Au n° 40 de la rue de la Fraternité (numéro différent de nos jours), l’une des rues considérées alors comme l’une des plus pauvres de Moulins, est établi un chiffonnier du nom de Verdier. C’est un Auvergnat qui ne ménage pas sa peine pour trouver de la marchandise à revendre. Il l’achète au poids et la transporte dans son dépôt où un employé classe et décide des prix.
Il ne fait pas d’efforts en revanche pour signaler son commerce : une façade négligée où l’on aperçoit encore quelques traces de peinture, pas d’enseigne pour attirer la clientèle qui, pourtant, ne manque pas. Des fonctionnaires, des ecclésiastiques, des bourgeois respectables, tous taciturnes et recueillis, passent la porte espérant dénicher des raretés dans le médiocre bric-à-brac accumulé depuis des années.
Dans une petite cour, c’est un entassement de brancards de voitures à cheval, de tuyaux de poêle, de malles éventrées, de pierre tombales endommagées, de tournebroches bloqués, de casseroles sans queue, d’étrilles sans dents, de fourneaux économiques au rebut, de marteaux, de grilles rouillées, de serrures de toutes les époques, de chenets dépareillés, de moitiés de pincettes, de chaînes d’arpenteur, de fragments d’armure. Il y a même une énorme chaudière d’alambic qui a fait son temps.

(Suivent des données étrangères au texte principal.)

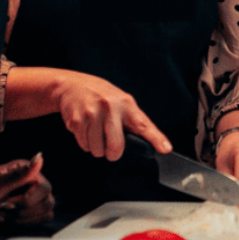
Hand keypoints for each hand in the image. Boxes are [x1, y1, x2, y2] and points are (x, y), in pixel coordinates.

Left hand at [0, 155, 54, 223]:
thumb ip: (18, 174)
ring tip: (7, 214)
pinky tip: (11, 218)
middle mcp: (35, 182)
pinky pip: (41, 219)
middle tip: (5, 209)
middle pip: (48, 202)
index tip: (7, 203)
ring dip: (25, 218)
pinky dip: (26, 223)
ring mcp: (36, 196)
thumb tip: (39, 157)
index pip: (44, 189)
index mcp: (27, 171)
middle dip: (25, 211)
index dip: (27, 200)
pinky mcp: (34, 209)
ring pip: (47, 213)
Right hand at [53, 70, 170, 160]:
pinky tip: (86, 128)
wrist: (73, 85)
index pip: (143, 124)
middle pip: (116, 146)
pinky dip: (85, 143)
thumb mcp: (122, 102)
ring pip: (97, 150)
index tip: (165, 149)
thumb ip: (133, 121)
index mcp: (126, 104)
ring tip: (96, 131)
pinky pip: (84, 145)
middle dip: (113, 153)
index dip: (156, 138)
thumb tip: (150, 144)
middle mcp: (110, 107)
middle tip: (111, 147)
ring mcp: (91, 114)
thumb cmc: (102, 96)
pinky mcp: (76, 121)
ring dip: (97, 147)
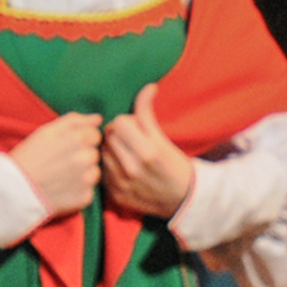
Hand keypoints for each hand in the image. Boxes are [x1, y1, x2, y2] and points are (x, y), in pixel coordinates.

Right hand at [12, 110, 101, 217]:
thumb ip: (75, 121)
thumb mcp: (47, 131)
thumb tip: (98, 119)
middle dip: (82, 156)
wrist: (15, 187)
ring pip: (94, 172)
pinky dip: (79, 190)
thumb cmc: (29, 155)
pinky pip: (89, 191)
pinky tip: (63, 189)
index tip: (65, 147)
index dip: (81, 139)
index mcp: (78, 138)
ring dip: (83, 173)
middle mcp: (86, 158)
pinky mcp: (84, 198)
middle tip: (61, 162)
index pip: (95, 135)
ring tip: (61, 176)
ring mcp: (86, 180)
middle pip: (94, 153)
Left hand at [100, 85, 196, 217]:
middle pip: (109, 136)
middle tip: (131, 140)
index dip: (127, 122)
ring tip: (126, 155)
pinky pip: (102, 172)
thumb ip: (148, 112)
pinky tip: (123, 170)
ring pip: (103, 153)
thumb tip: (148, 87)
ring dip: (111, 150)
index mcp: (147, 151)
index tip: (136, 128)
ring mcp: (122, 184)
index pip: (119, 122)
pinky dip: (110, 168)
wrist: (183, 200)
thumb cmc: (175, 165)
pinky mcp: (116, 195)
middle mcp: (132, 168)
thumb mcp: (164, 138)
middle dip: (118, 135)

Peut-être l’objet de valeur se trouvera-t-il dans la « bibliothèque » installée dans une petite remise. Il ne reste qu’à faire abstraction des sacs de chiffons et de guano du Pérou, des harnais, du fusil à pierre, des tiges de botte et se pencher sur l’imposante table recouverte de livres dans tous les états de conservation. Parmi eux en cette fin du mois de mars 1887, les œuvres complètes de Saint-Augustin, en français dans une édition de 1564 (Sancti Aurelii Augustini opera omnia), et une autre avec gravures éditée à Anvers en 1700, un ouvrage de Saint Jean Chrysostome (Paris 1614), de Machiavel datant de 1560, un dictionnaire des cas de conscience (Lemercier Paris 1700), un dictionnaire (Rotterdam 1644) et surtout « Coutumes générales et locales du Bourbonnais » avec un commentaire par Messire Mathieu Auroux des Pommiers, docteur en théologie, conseiller-clerc en la sénéchaussée du Bourbonnais et siège présidial de Moulins imprimé à Riom, chez Martin Degoutte.
Aller à la pêche de la perle rare au milieu d’un fatras indescriptible reste une affaire de passion et de patience.